» Requirement 1
Reproduce a passage from the blog post on test preparation, beginning at the words "8 Weeks from" and stopping after the words "never seen before.".
» Requirement 2
According to the blog post on test preparation, what did the school district not reveal about the gifted and talented test?

» Text
::::
Wednesday, June 28, 2017

8 Weeks from Dummy To Gifted

The very first thing I ever did as an academic coach was to teach incomprehensible material.

It was 8 weeks before our gifted and talented test.  The school district did not reveal the name of the test.   I assumed that googling "how to prepare for mystery test" would be a waste of time, so I made up my own material.

What is the best way to prepare a 5 year old for a test that doesn't require any learned knowledge, a test that will be used to identify top academic performers? Common sense told me a bunch of ridiculously confusing problems on material he's never seen before.

There is a much longer list of  sub skills that will help a child get a passing score, but looking at ridiculously confusing problems and trying to figure them out is good for about 90%.  I've recently written an article on mistakes, an important topic for ongoing academic work at high levels (aka higher levels that your child's current level).  Dealing with mistakes has an official role on the test, but the whole purpose of the test is new and hard problems to see if your kid blinks. A blinking child isn't going to get far enough in the problem to worry about mistakes.
::::
Extracted records
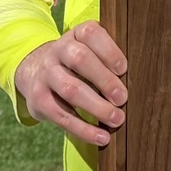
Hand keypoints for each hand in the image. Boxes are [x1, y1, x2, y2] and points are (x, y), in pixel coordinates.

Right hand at [14, 20, 127, 145]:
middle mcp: (58, 50)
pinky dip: (83, 129)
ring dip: (97, 107)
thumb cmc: (75, 63)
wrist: (33, 72)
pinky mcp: (39, 99)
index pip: (90, 33)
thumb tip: (136, 81)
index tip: (124, 68)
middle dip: (104, 79)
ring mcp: (46, 74)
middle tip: (123, 98)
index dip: (109, 50)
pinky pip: (62, 116)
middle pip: (80, 59)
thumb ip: (107, 58)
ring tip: (117, 119)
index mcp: (75, 34)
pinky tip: (101, 137)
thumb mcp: (87, 50)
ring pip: (71, 89)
::::
» Your response 1
8 Weeks from Dummy To Gifted

The very first thing I ever did as an academic coach was to teach incomprehensible material.

It was 8 weeks before our gifted and talented test.  The school district did not reveal the name of the test.   I assumed that googling "how to prepare for mystery test" would be a waste of time, so I made up my own material.

What is the best way to prepare a 5 year old for a test that doesn't require any learned knowledge, a test that will be used to identify top academic performers? Common sense told me a bunch of ridiculously confusing problems on material he's never seen before.

» Your response 2
The name of the test.